▸ WHAT THE TASK ASKS
Starting at the line that has "om a lack of training or even" and stopping after the line that has "can lead to someone taking", reproduce the listing below exactly; omit everything else.

▸ RECORDS TO USE

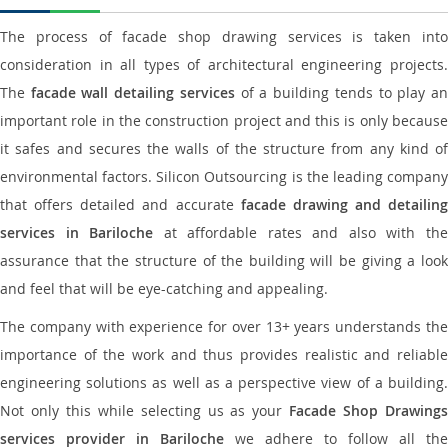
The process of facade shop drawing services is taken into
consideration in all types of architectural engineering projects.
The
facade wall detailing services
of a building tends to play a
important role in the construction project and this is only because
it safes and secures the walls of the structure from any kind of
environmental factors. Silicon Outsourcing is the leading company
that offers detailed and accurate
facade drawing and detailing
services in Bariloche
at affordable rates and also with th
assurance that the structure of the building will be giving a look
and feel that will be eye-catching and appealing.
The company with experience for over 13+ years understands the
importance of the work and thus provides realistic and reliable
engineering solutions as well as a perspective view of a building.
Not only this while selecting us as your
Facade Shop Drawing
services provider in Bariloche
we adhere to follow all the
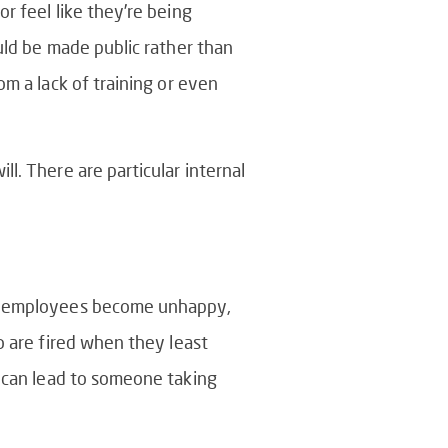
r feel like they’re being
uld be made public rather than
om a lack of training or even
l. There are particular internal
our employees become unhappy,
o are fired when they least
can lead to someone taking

==

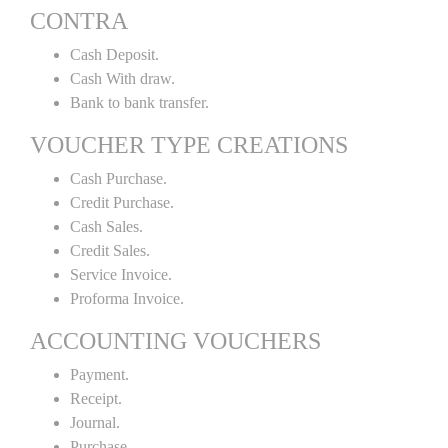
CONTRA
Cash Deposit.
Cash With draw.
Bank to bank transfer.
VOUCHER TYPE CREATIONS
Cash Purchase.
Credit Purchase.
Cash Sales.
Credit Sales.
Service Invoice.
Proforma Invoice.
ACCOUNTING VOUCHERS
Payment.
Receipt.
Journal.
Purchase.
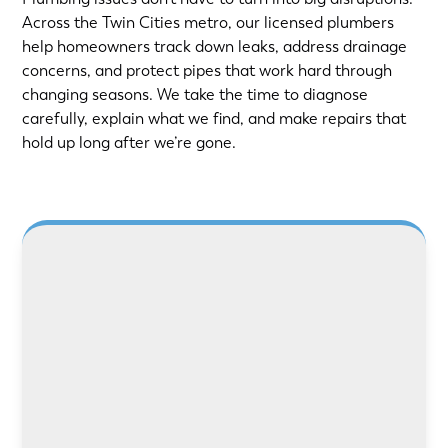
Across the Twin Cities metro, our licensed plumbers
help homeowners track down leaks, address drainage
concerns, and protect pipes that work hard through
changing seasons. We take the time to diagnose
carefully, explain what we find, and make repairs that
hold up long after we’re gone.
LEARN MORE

▸ RESPONSE AREA
om a lack of training or even
l. There are particular internal
our employees become unhappy,
o are fired when they least
can lead to someone taking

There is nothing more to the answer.